Job:
Copy out, character for character, the part of the listing that opens with the line containing "STEP 9: PUSH" and runs through the end of the listing, including both ends.

Record extracts:
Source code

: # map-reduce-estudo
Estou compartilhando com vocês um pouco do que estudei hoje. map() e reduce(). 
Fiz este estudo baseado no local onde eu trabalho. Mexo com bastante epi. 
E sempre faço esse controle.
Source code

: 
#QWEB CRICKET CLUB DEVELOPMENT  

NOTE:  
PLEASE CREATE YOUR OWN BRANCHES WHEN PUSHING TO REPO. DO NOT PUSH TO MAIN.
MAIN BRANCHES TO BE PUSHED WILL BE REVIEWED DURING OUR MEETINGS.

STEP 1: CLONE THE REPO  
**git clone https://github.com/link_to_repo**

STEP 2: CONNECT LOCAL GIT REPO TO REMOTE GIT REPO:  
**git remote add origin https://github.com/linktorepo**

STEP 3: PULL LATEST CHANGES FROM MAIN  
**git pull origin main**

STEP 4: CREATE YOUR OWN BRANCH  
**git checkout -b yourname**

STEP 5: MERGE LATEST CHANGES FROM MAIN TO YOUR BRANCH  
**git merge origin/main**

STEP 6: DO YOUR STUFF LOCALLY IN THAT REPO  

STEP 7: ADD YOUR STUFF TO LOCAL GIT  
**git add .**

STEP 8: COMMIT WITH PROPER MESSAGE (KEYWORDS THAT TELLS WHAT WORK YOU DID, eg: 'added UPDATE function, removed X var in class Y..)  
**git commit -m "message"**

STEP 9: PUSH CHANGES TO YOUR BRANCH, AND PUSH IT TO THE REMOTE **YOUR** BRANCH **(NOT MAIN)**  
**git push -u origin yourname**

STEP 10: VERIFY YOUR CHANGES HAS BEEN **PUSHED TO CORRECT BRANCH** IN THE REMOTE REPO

Answer space:
STEP 9: PUSH CHANGES TO YOUR BRANCH, AND PUSH IT TO THE REMOTE **YOUR** BRANCH **(NOT MAIN)**  
**git push -u origin yourname**

STEP 10: VERIFY YOUR CHANGES HAS BEEN **PUSHED TO CORRECT BRANCH** IN THE REMOTE REPO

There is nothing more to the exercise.